After the war, Camp Forrest was selected to be the site of the Arnold Engineering and Development Center. Tullahoma met the important site selection criteria which included easy access to major transportation routes, an inland location away from major natural disaster threats, and its proximity to the relatively inexpensive power produced by the Tennessee Valley Authority. When President Harry Truman dedicated the Center in 1951 he stated, "The great industrial progress of Tennessee, and of the whole South, makes it possible to build this key defense installation in this area."
The most advanced and largest complex of flight simulation and test facilities in the world, AEDC operates 58 aerodynamic and propulsion wind tunnels, rocket and turbine engine test cells, space environmental chambers, arc heaters, ballistic rooms and other specialized units, of which 27 are unique to the United States and 14 are unique in the world. It continues its operations today as part of the United State Air Force Materiel Command and has been the test and evaluation facility for aerospace and aviation through the Cold War, the Space Race, and the War on Terror.
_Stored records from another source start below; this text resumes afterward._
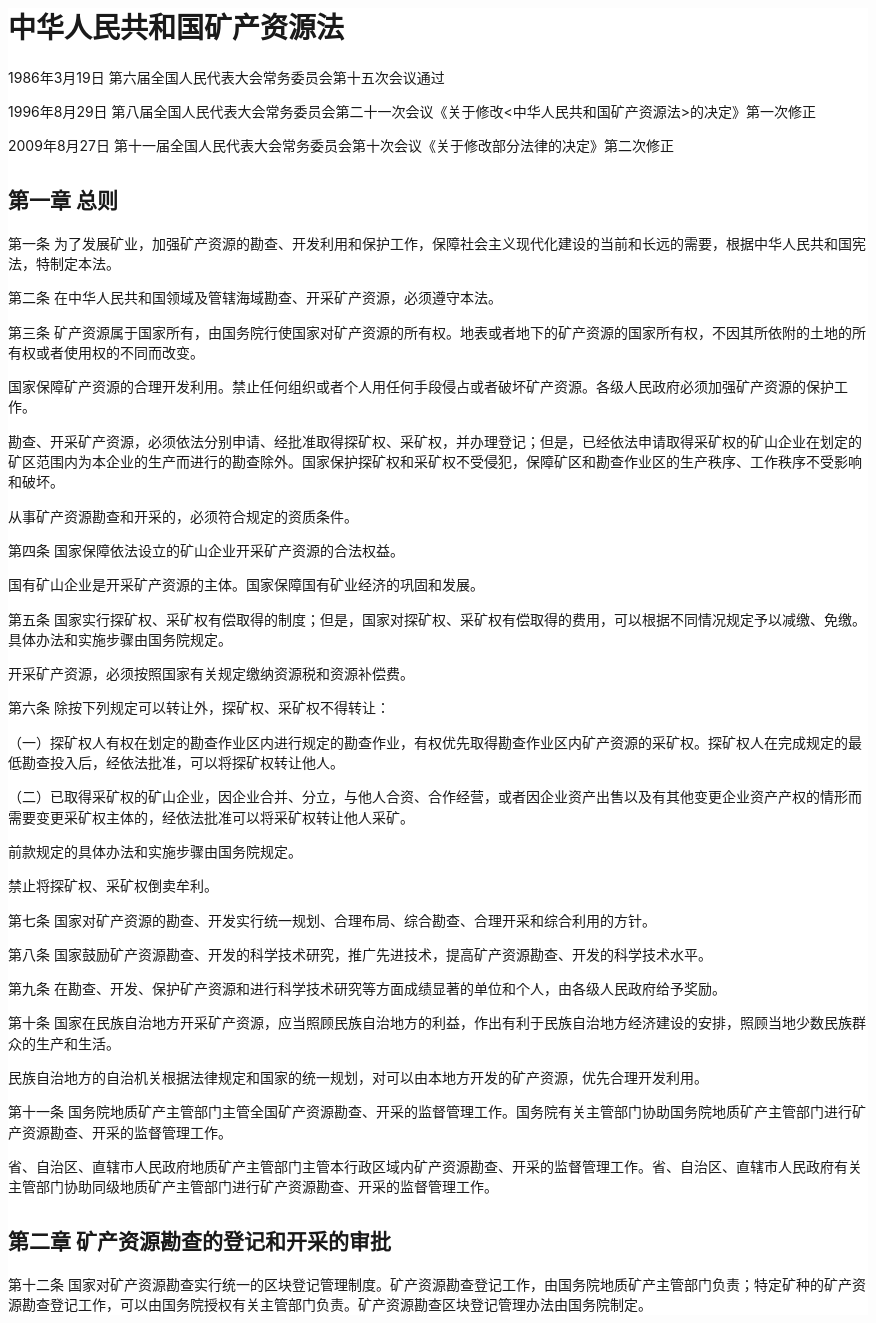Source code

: # 中华人民共和国矿产资源法

1986年3月19日 第六届全国人民代表大会常务委员会第十五次会议通过

1996年8月29日 第八届全国人民代表大会常务委员会第二十一次会议《关于修改<中华人民共和国矿产资源法>的决定》第一次修正

2009年8月27日 第十一届全国人民代表大会常务委员会第十次会议《关于修改部分法律的决定》第二次修正



## 第一章 总则

第一条 为了发展矿业，加强矿产资源的勘查、开发利用和保护工作，保障社会主义现代化建设的当前和长远的需要，根据中华人民共和国宪法，特制定本法。

第二条 在中华人民共和国领域及管辖海域勘查、开采矿产资源，必须遵守本法。

第三条 矿产资源属于国家所有，由国务院行使国家对矿产资源的所有权。地表或者地下的矿产资源的国家所有权，不因其所依附的土地的所有权或者使用权的不同而改变。

国家保障矿产资源的合理开发利用。禁止任何组织或者个人用任何手段侵占或者破坏矿产资源。各级人民政府必须加强矿产资源的保护工作。

勘查、开采矿产资源，必须依法分别申请、经批准取得探矿权、采矿权，并办理登记；但是，已经依法申请取得采矿权的矿山企业在划定的矿区范围内为本企业的生产而进行的勘查除外。国家保护探矿权和采矿权不受侵犯，保障矿区和勘查作业区的生产秩序、工作秩序不受影响和破坏。

从事矿产资源勘查和开采的，必须符合规定的资质条件。

第四条 国家保障依法设立的矿山企业开采矿产资源的合法权益。

国有矿山企业是开采矿产资源的主体。国家保障国有矿业经济的巩固和发展。

第五条 国家实行探矿权、采矿权有偿取得的制度；但是，国家对探矿权、采矿权有偿取得的费用，可以根据不同情况规定予以减缴、免缴。具体办法和实施步骤由国务院规定。

开采矿产资源，必须按照国家有关规定缴纳资源税和资源补偿费。

第六条 除按下列规定可以转让外，探矿权、采矿权不得转让：

（一）探矿权人有权在划定的勘查作业区内进行规定的勘查作业，有权优先取得勘查作业区内矿产资源的采矿权。探矿权人在完成规定的最低勘查投入后，经依法批准，可以将探矿权转让他人。

（二）已取得采矿权的矿山企业，因企业合并、分立，与他人合资、合作经营，或者因企业资产出售以及有其他变更企业资产产权的情形而需要变更采矿权主体的，经依法批准可以将采矿权转让他人采矿。

前款规定的具体办法和实施步骤由国务院规定。

禁止将探矿权、采矿权倒卖牟利。

第七条 国家对矿产资源的勘查、开发实行统一规划、合理布局、综合勘查、合理开采和综合利用的方针。

第八条 国家鼓励矿产资源勘查、开发的科学技术研究，推广先进技术，提高矿产资源勘查、开发的科学技术水平。

第九条 在勘查、开发、保护矿产资源和进行科学技术研究等方面成绩显著的单位和个人，由各级人民政府给予奖励。

第十条 国家在民族自治地方开采矿产资源，应当照顾民族自治地方的利益，作出有利于民族自治地方经济建设的安排，照顾当地少数民族群众的生产和生活。

民族自治地方的自治机关根据法律规定和国家的统一规划，对可以由本地方开发的矿产资源，优先合理开发利用。

第十一条 国务院地质矿产主管部门主管全国矿产资源勘查、开采的监督管理工作。国务院有关主管部门协助国务院地质矿产主管部门进行矿产资源勘查、开采的监督管理工作。

省、自治区、直辖市人民政府地质矿产主管部门主管本行政区域内矿产资源勘查、开采的监督管理工作。省、自治区、直辖市人民政府有关主管部门协助同级地质矿产主管部门进行矿产资源勘查、开采的监督管理工作。

## 第二章 矿产资源勘查的登记和开采的审批

第十二条 国家对矿产资源勘查实行统一的区块登记管理制度。矿产资源勘查登记工作，由国务院地质矿产主管部门负责；特定矿种的矿产资源勘查登记工作，可以由国务院授权有关主管部门负责。矿产资源勘查区块登记管理办法由国务院制定。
It remains the area’s largest employer.
Today, Tullahoma is a hub for aviation, aeronautics and avionics activities and industries. The University of Tennessee Space Institute is a one-of-a kind educational and applied science facility. Engineers and technicians in Tullahoma created the X-43 as part of NASA’s Hyper-X program. The unmanned experimental hypersonic aircraft design achieved a speed of Mach 9.68 during a 2004 test. William Northern Field at the Tullahoma Regional Airport is the state’s sixth largest general aviation airport and the nearby Beechcraft Heritage Museum houses a large collection of Beechcraft and related aircraft. The Goodrich Landing Gear Division in Tullahoma supports commercial, military, regional, and business customers throughout the world.